- [EXCERPT TO READ]:
[START]

This internview originally appeared on the MANIA site.
MANIA: With Darkseid due to appear in issue #12, and all the Leaguers slated to die (temporarily, one assumes), what comes next?
Grant Morrison: Well, issues 10 to 15 are a six part
story which is the biggest story I've attempted so far. It's got the
new Injustice Gang led by Lex Luthor. And along the way we're going to
be doing some dragging in of Darkseid and expanding the edges of the DC
Universe in lots of different ways, and kind of setting up the teams for
the second year, which will bring in the whole twelve members of the
Justice League.
I guess the Injustice League has to be indirect and
crafty because the Joker and Luther are people who can't challenge the
JLA directly.
Luthor decided that they've never won before mainly because they've tried to go up against them in street fights. Knocking each other through walls is useless when you're up against Superman. So Luthor's ideal way to win is to make a corporate takeover of the Justice League using his business acumen.
So with these things in mind, the organization which the people like Superman, Batman and the Martian Manhunter belong to has these young heroes, like the Flash and Green Lantern, and Luthor's people are trying to sweet-talk them into joining the bad guys by pointing out the fact that they are humans, and they are working for the aliens. It's like making them a better offer.
Luthor is absolutely convinced that his business skills and his corporate savvy are going to allow him to take over the Justice League; but Bruce Wayne is a member of the Justice League, and he's a better corporate shark than Luthor is. This means the two ultimate human minds are pitted against each other.
You wouldn't count the Joker as one of the ultimate
human minds?
Well, he's the mind of a different stroke.
Yes, he is indeed. You never really
played Bruce Wayne as being a competent businessman.
Well, here's what I thought--I can actually
see him doing that stuff on behalf of the Justice League, which would
just add a new dimension to the whole team dynamic. Also within this
story, half of the Justice League is sent into possible futures which
are liable to come about if the Justice League wins against the
Injustice Gang. The whole thing has been gagged in the future, so they have to contact their selves in the past to warn them
not to win.
Because it could actually turn out worse if they won?
Yes.
In the final issue of Aztek, the hypothetical
scenariothat the JLA asked him to solve was one where all the superheroes
have been killed and Darkseid is ruling the world; it sounds as if it's
very similar to what's going to happen in the coming issues.
Pretty much, that was always the flash of
things to come. There's a lot that was set-up in that issue of
Aztek that will pan out in the Justice League story, in a sense,
since Luthor's scheme in Aztek was actually designed to bring
out the end of the Justice League.
The Injustice League is the inverse of the seven
original heroes, but by the time they go up against them there's going
to be three more--Aztek, Zauriel and Green Arrow...

[END]

- [EXERCISE OBJECTIVE]:
Copy the interview from the words "Because it could" through "the Justice League.", swapping each "Darkseid" in that stretch for "Lex Luthor".

- [DATA SHOWN]:
[START]

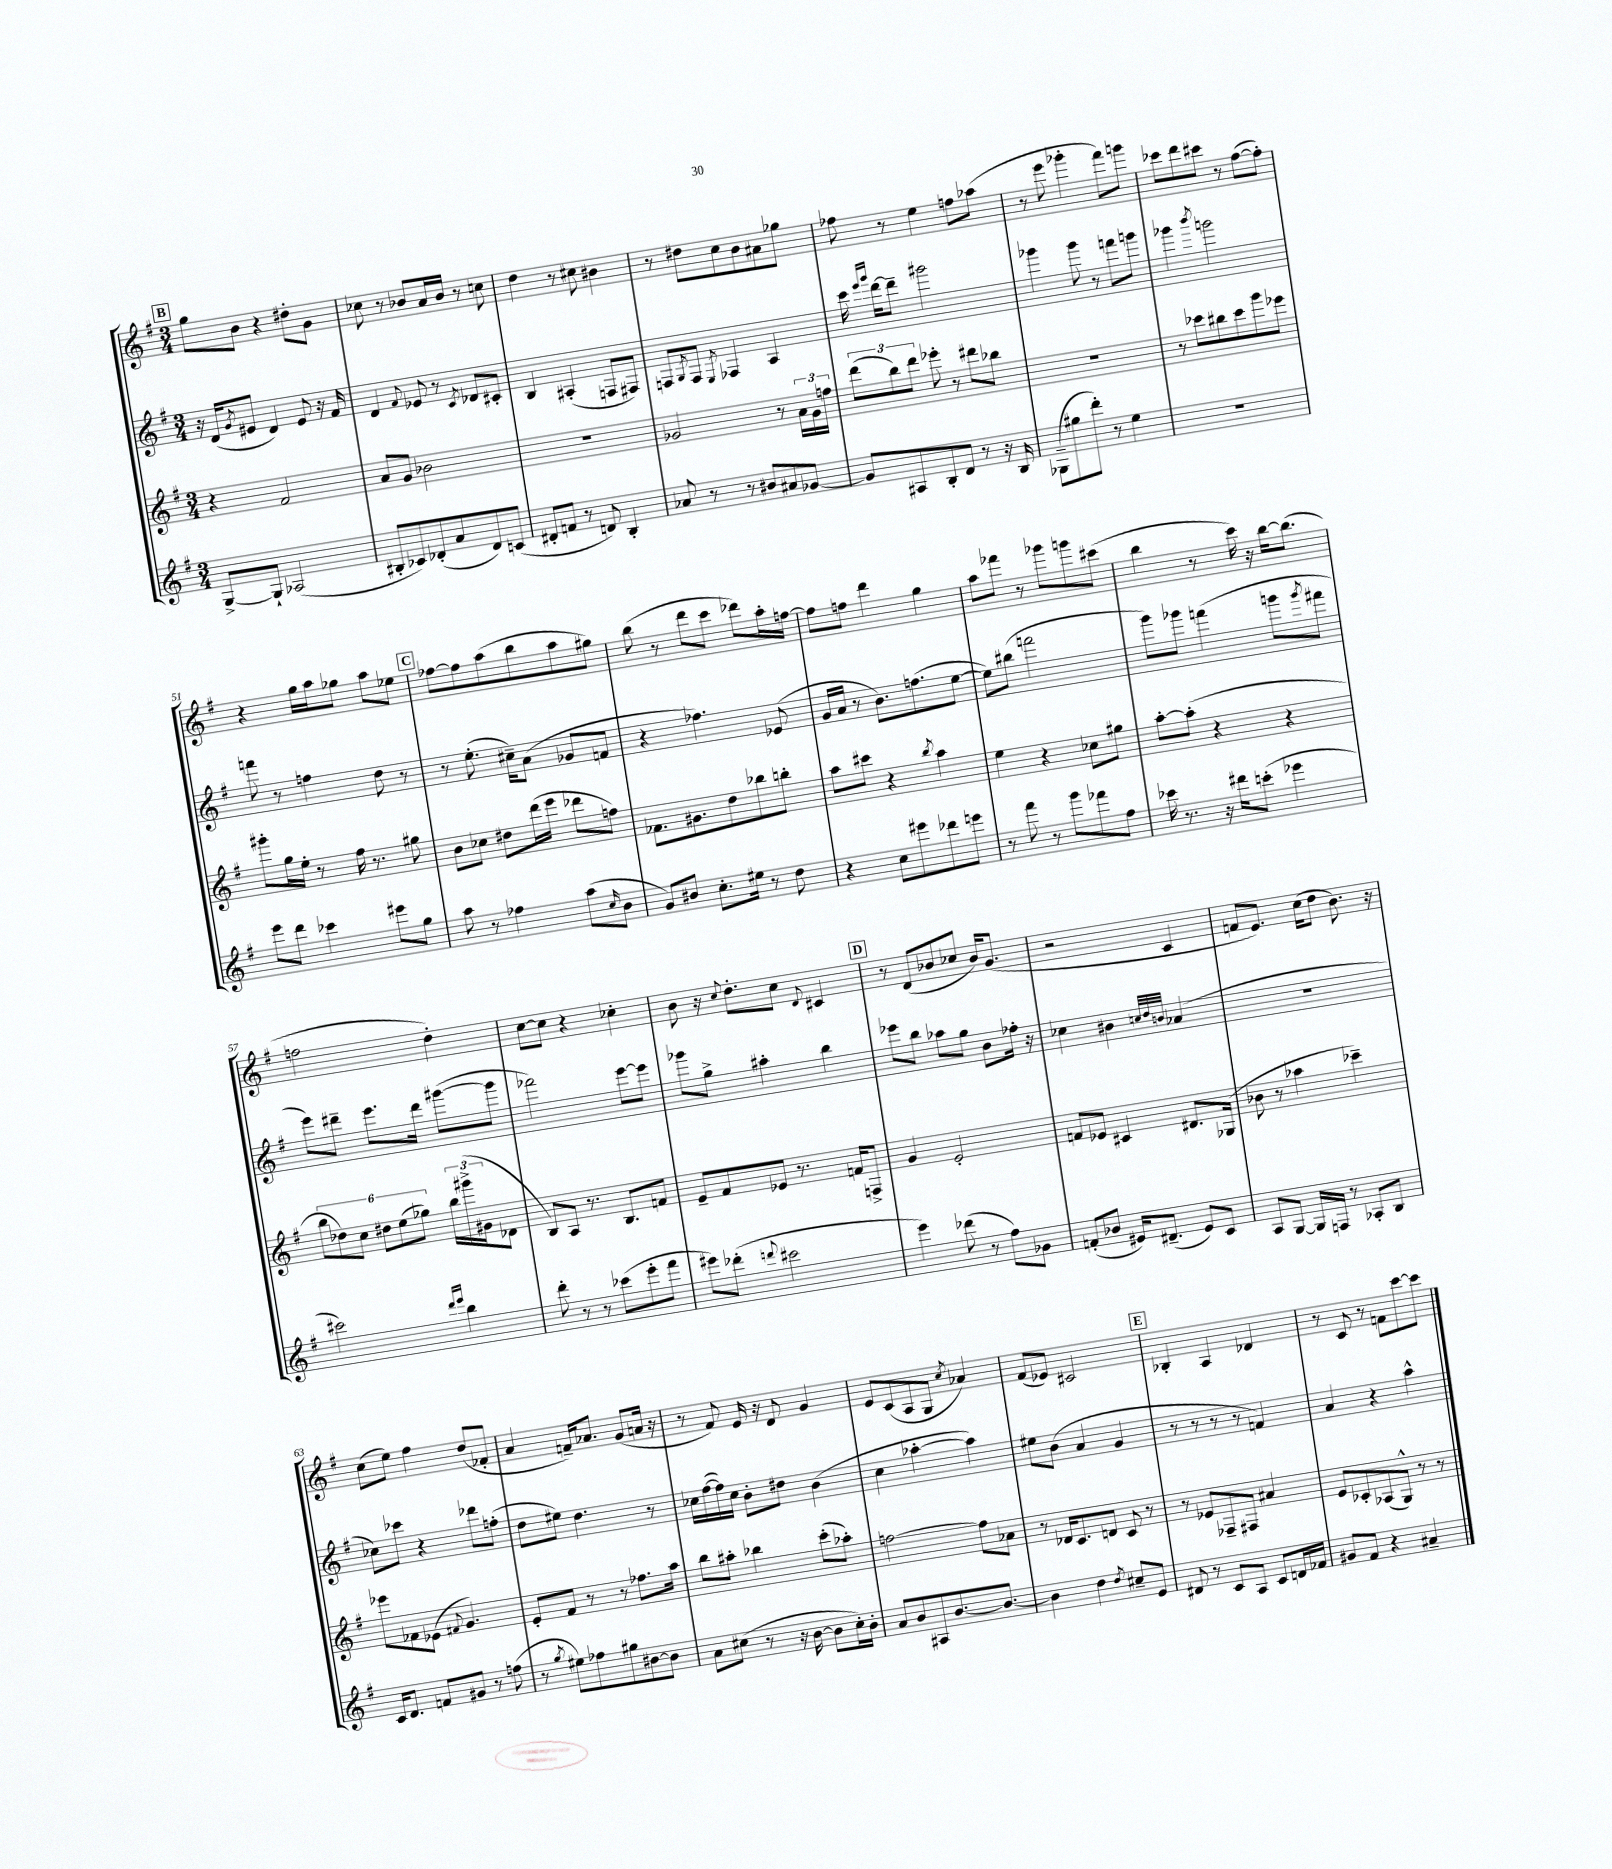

**kern	**kern	**kern	**kern
*staff4	*staff3	*staff2	*staff1
*clefG2	*clefG2	*clefG2	*clefG2
*k[f#]	*k[f#]	*k[f#]	*k[f#]
*M3/4	*M3/4	*M3/4	*M3/4
[8G^	4r	16r	8gg
.	.	(16d	.
.	.	8qg	.
8G`]	.	8e#	8b
(2A-	2f#	4d)	4r
.	.	8e#	8dd#'
.	.	16r	8g
.	.	16f#	.
=	=	=	=
8B#'	8a	4d	8cc-
8c-)	8g	.	8r
.	.	8qqf#	.
(8d-'	2b-	8e-	8b-
8a	.	8r	16a
.	.	.	16b-
.	.	8qc	.
8d-)	.	8d-	8r
(8c	.	8c#'	8cc
=	=	=	=
8d#'	2.r	4B	4dd
8f	.	.	.
8r	.	(4A#'	8r
8d)	.	.	8cc#
4B'	.	8F	4b#
.	.	8F#)	.
=	=	=	=
8a-	2g-	8F	8r
.	.	8qG	.
8r	.	8F	8dd#
.	.	8qE	.
8r	.	4F-	8cc
8b#	.	.	8b
8a#	8r	4A	8a#
[8g-	24a	.	8gg-
.	24g-	.	.
.	24ff	.	.
=	=	=	=
8g-]	(12ddd	16ccc	8ff-
.	.	16qqeee	.
.	.	16qqggg	.
.	.	[16ddd	.
.	12bb)	.	.
8A#	.	8ddd~]	8r
.	12ddd	.	.
8B'	8eee-'	2ggg#	4ee
8d	8r	.	.
8r	8ddd#	.	8ff
16r	8bb-	.	(8aa-
16B	.	.	.
=	=	=	=
(8G-~	2.r	4ggg-	8r
8gg#	.	.	8eee
8ddd')	.	8ggg-	4ggg-'
8r	.	8r	.
4ee	.	8fff	8fff#)
.	.	8ggg	8ggg
=	=	=	=
2.r	8r	4ggg-	8ccc-
.	8ccc-	.	8ddd
.	.	8qbbb	.
.	8bb#	2ggg	8ccc#
.	8ccc-	.	8r
.	8ggg	.	([8ff#
.	8eee-	.	8ff#'])
=	=	=	=
8eee	8ggg#'	8fff	4r
8ddd	16gg	8r	.
.	16ee'	.	.
4ccc-	8r	4ff	16gg
.	.	.	16aa
.	16ff#	.	8gg-
.	8.r	.	.
8eee#	.	8dd	8aa
8gg	8gg#	8r	8ee-
=	=	=	=
8aa	8b	8r	[8ff-
8r	8cc-	(8.ee'	8ff-]
4ff-	8dd#	.	(8aa
.	.	16cc#~)	.
.	(16ddd	(8a	8bb
.	16eee	.	.
(8aa	8ddd-	8g-	8aa
16qqcc	.	.	.
8b	8ff)	8f	8gg#)
=	=	=	=
8g)	8.f-	4r	(8bb
8b#	.	.	8r
.	8.g#	.	.
8.cc'	.	4.ff-)	8ddd
.	8dd	.	8ccc
16ee#	.	.	.
8r	8bb-	.	8ddd-)
8dd	8bb'	(8e-	16aa'
.	.	.	[16ff
=	=	=	=
4r	8aa	16g	8ff]
.	.	16a	.
.	8ccc#	8r	8ff
8cc	4r	8.b)	4ddd
8eee#	.	.	.
.	.	(8.ff	.
.	8qbb	.	.
8ddd-	4aa	.	4gg
8eee	.	[8ee	.
=	=	=	=
8r	4ee	8ee])	8aa
8fff#	.	(8bb#	8fff-
8r	4r	2fff	8r
8ggg	.	.	8ggg-
8fff-	8cc-	.	8ggg
8ff#	8gg#	.	(8ccc#
=	=	=	=
16ccc-	[8aa'	8ggg)	4bb
8.r	.	.	.
.	(8aa']	8ggg-	.
16r	4r	(4fff	8r
16ddd#	.	.	.
(8ccc'	.	.	16ccc)
.	.	.	16r
4eee-	4r	8ggg	[16bb
.	.	.	(8.bb]
.	.	8qggg	.
.	.	8fff#	.
=	=	=	=
2ccc#)	12bb	8eee)	2ff
.	12dd-)	.	.
.	.	8ddd#~	.
.	12cc	.	.
.	12dd#	8.eee	.
.	(12ee	.	.
.	12gg-)	.	.
.	.	16ddd#	.
16qqddd	.	.	.
16qqeee	.	.	.
4bb	24bb	([8ggg#	4dd')
.	(24ggg#^	.	.
.	24g#	.	.
.	8d-	8ggg#]	.
=	=	=	=
8ddd'	8B)	2fff-)	[8cc
8r	8A	.	8cc]
8r	8.r	.	4r
(8ccc-	.	.	.
.	8.B	.	.
8eee'	.	[8eee	4cc-'
8fff#	8f	8eee]	.
=	=	=	=
8eee#)	8e~	8ggg-	8b
(8ddd-'	8f#	8gg^	16r
.	.	.	8qqcc
.	.	.	8.dd'
8qqddd	.	.	.
2ccc#	8e-	4aa#'	.
.	8.r	.	8cc
.	.	.	8qqd
.	.	4bb	4c#
.	16f	.	.
.	8F^	.	.
=	=	=	=
4eee)	4g	8eee-	8r
.	.	8bb	(8d
(8ddd-	2e'	8aa-	8b-
8r	.	8gg	8cc-
8ff#)	.	8b	16b-)
.	.	.	(8.g
8g-	.	16ff-'	.
.	.	16r	.
=	=	=	=
(8f'	8f	4cc-	2r
8b-	8e-	.	.
16e#)	4c#	4b#	.
(8.d#~	.	.	.
.	.	32qqcc	.
.	.	32qqdd	.
.	.	32qqb	.
8e#)	8.d#	(4a-	4c
8c	.	.	.
.	(16G-	.	.
=	=	=	=
8A	8b-	2.r	8f
[8G	8r	.	8.e)
16G]	4aa-	.	.
16F	.	.	(16cc
8r	.	.	8dd
8A-'	4ccc-~)	.	8.b)
8B	.	.	.
.	.	.	16r
=	=	=	=
16c	8eee-	8cc-)	(8cc
8.d	.	.	.
.	8f-	8ccc-	8ee)
8f	(8e-	4r	4ff#
.	8qqf#	.	.
8g#	4.g)	.	.
8r	.	8ddd-	(8dd
(8ff	.	(8ff'	8f-'
=	=	=	=
8r	8e'	8dd	4a
8qgg	.	.	.
8ee#)	8f#	8ee#)	.
8ff-	8r	4.dd	16f~)
.	.	.	8.a-
8gg#	8r	.	.
[8b#	8.ff-	.	(8g
8b#]	.	8r	16a
.	16aa	.	16r
=	=	=	=
8a	8bb	16cc-	8r
.	.	([16ff#	.
(8cc#	8aa#'	16ff#])	8f#)
.	.	16cc-	.
8r	4bb-	8b'	16e
.	.	.	16r
16r	.	8dd#	8d
[16b	.	.	.
8b]	(8ccc'	(4b	4g
16cc#')	8aa-')	.	.
16b'	.	.	.
=	=	=	=
8a	[2ff	4cc	8e
8b	.	.	(8c
8A#	.	[4aa-'	8A
[8.b	.	.	8G
.	.	.	8qcc
.	8ff]	4aa-])	4a-)
8.b_	.	.	.
.	8a-	.	.
=	=	=	=
4b]	8r	8ee#	(8f#
.	16d-	(8b	8e-)
.	8.c	.	.
4dd	.	4a	2c#
.	8d	.	.
8qdd	.	.	.
8cc#~	8c	4g	.
8e	8r	.	.
=	=	=	=
8d#	8r	8r	4B-'
8r	8e-	8r	.
8c	8F-~	8r	4A
8A	8F#	8r	.
8c	4a#	4f)	4d-
16d	.	.	.
16f-	.	.	.
=	=	=	=
8g#	8e	4a	8r
8f#	8c-'	.	8c
4r	(8A-	4r	8r
.	8G^^)	.	8f
4a#~	8r	4aa^^	[8ccc
.	8r	.	8ccc]
==	==	==	==
*-	*-	*-	*-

[END]

- [COMPLETE OUTPUT]:
Because it could actually turn out worse if they won?
Yes.
In the final issue of Aztek, the hypothetical
scenariothat the JLA asked him to solve was one where all the superheroes
have been killed and Lex Luthor is ruling the world; it sounds as if it's
very similar to what's going to happen in the coming issues.
Pretty much, that was always the flash of
things to come. There's a lot that was set-up in that issue of
Aztek that will pan out in the Justice League story, in a sense,
since Luthor's scheme in Aztek was actually designed to bring
out the end of the Justice League.